Instead, Reuters says, a deal of some sort was reached, and as a result Mr. Chapman will be wearing a turtleneck every day for the duration of his trial.

It's not clear from this report what the defense got out of this deal, if anything, other than the right to wear turtlenecks. The report says the trial has been postponed and will now begin on August 18 (instead of this Monday), and the defense attorney did ask for that change. But it's not clear if this was part of the "deal." The defense also asked for more time to "survey the pool of potential jurors," and is also seeking a change of venue, so those might have been grounds for the postponement.

I am wondering about the "deal" because the upshot is that, unless venue changes, the defendant will be wearing turtlenecks every day during a trial held in Kansas in the middle of August, when the average high temperature there is a balmy 92 degrees. (The record low is 45, so he could get lucky, but on the other hand it is 82 degrees there today, in April.) So while the jury will not see the tattoo, it will see a weirdo in a turtleneck in August and so the topic of conversation each day will be what's under the turtleneck. Or at least that's what I would be constantly wondering. Cf. "Defendant Claims His Underwear is 50 Years Old," Lowering the Bar (Aug. 13, 2013) (speculating as to why defendant might have been wearing long johns in court during a ferocious summer in Jinan, China).

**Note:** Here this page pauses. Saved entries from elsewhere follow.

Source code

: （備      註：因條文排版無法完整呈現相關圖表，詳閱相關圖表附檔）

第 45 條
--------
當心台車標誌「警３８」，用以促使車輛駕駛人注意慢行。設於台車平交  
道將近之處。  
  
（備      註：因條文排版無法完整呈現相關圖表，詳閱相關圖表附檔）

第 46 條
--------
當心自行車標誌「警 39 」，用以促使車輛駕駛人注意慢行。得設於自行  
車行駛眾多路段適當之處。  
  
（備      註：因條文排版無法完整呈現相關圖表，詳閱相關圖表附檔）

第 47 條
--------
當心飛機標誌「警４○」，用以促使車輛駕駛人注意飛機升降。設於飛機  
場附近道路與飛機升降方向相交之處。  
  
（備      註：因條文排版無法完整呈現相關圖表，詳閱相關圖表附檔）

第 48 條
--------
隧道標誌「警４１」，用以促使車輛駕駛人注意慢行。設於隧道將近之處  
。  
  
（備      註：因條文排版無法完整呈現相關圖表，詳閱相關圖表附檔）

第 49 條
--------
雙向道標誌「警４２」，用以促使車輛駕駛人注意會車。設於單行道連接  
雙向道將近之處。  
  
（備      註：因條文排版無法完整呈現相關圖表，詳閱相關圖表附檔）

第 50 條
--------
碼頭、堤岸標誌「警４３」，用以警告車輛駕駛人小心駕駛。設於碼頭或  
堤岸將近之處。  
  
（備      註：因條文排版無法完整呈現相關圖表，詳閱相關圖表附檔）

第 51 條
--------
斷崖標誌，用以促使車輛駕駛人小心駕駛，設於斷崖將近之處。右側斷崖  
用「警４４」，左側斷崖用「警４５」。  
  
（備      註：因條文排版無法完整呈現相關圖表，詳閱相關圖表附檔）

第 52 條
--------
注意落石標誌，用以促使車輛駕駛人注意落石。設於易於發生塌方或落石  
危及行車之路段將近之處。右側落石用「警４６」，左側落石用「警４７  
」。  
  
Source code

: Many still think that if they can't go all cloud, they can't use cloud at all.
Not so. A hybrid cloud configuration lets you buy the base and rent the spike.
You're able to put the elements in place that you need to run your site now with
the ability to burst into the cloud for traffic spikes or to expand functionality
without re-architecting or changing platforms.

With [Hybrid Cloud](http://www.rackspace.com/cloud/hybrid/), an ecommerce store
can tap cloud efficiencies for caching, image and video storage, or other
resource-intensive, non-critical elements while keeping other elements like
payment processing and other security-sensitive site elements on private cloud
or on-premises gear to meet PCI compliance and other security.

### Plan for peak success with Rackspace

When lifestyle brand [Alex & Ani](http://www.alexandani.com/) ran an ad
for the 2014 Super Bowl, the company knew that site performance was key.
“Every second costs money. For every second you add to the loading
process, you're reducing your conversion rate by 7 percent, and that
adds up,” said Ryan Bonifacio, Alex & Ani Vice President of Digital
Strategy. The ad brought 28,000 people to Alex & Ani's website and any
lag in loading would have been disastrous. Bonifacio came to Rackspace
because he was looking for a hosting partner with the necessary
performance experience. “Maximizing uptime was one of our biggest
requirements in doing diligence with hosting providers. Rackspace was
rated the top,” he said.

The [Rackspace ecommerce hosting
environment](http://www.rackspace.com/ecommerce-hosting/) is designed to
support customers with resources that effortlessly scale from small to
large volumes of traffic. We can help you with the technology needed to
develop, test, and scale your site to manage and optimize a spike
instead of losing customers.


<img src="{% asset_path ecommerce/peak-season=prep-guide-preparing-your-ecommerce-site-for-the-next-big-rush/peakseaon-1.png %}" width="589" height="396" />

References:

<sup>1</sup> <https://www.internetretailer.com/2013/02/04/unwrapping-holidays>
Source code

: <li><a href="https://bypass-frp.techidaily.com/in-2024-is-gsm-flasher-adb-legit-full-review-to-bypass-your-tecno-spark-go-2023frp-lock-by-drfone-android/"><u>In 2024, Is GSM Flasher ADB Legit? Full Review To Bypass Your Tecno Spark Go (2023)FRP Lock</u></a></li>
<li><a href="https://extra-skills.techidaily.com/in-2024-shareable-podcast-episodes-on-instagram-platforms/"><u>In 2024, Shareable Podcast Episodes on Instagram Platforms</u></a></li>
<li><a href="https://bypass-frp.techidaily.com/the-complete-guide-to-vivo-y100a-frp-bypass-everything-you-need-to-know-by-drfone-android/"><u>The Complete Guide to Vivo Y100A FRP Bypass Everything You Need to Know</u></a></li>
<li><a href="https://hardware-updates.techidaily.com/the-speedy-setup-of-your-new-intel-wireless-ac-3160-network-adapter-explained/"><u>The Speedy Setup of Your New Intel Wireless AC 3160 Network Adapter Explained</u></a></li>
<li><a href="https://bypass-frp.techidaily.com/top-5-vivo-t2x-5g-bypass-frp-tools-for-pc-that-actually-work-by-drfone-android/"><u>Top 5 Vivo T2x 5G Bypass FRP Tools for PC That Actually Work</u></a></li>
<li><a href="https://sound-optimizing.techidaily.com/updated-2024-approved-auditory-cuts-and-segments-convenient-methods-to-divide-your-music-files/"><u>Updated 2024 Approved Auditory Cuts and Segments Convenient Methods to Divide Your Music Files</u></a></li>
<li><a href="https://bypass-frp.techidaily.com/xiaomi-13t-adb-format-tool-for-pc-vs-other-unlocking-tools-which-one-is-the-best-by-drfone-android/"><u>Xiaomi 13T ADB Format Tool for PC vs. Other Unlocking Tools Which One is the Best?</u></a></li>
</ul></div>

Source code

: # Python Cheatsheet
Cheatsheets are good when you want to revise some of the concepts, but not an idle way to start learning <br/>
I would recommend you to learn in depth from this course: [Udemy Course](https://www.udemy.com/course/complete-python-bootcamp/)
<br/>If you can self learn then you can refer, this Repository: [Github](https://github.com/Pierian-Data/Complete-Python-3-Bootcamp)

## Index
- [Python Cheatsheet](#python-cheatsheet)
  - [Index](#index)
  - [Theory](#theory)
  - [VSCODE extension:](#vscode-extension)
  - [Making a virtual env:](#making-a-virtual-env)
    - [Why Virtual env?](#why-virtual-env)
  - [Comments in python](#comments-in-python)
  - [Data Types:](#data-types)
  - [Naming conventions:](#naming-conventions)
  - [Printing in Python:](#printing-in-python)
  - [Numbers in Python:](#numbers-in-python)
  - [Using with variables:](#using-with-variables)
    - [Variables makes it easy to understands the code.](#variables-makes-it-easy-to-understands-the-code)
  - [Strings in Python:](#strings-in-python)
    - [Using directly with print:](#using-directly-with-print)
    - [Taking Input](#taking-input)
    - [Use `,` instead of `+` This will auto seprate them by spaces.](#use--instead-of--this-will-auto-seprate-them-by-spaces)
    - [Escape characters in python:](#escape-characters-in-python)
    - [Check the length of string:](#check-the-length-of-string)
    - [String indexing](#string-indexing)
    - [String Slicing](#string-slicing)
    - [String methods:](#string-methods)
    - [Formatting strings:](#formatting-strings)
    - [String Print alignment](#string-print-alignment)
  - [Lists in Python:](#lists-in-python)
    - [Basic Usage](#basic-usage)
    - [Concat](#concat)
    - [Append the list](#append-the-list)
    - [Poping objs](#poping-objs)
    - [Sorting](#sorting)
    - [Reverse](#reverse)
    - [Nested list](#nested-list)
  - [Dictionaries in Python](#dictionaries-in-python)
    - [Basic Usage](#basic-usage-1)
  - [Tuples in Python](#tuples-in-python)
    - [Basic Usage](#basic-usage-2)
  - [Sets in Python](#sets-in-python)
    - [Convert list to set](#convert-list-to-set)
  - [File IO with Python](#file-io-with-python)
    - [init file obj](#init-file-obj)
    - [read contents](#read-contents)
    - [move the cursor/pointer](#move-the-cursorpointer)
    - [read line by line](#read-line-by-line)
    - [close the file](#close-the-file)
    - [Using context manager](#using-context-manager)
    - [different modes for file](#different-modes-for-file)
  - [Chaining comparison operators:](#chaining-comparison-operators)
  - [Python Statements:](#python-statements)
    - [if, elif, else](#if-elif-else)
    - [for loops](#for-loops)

I guess I can't really think of something that might be worse than "MURDER," though, so I suppose it's okay if they speculate. I still would have let him have the tattoo artist, I think. Especially because, as one reader pointed out (thanks, Andrea), he still needs to do something about the teardrop tattooed near to his left eye, which according to TV generally means someone is a murderer.

May we suggest an eyepatch?

I am also going to suggest a top hat, because that ensemble should do the trick of distracting the jury from the turtleneck itself. Of course, a Kansas jury would probably convict anyone they saw in a top hat for that reason alone, but hey—nobody made him get a tattoo.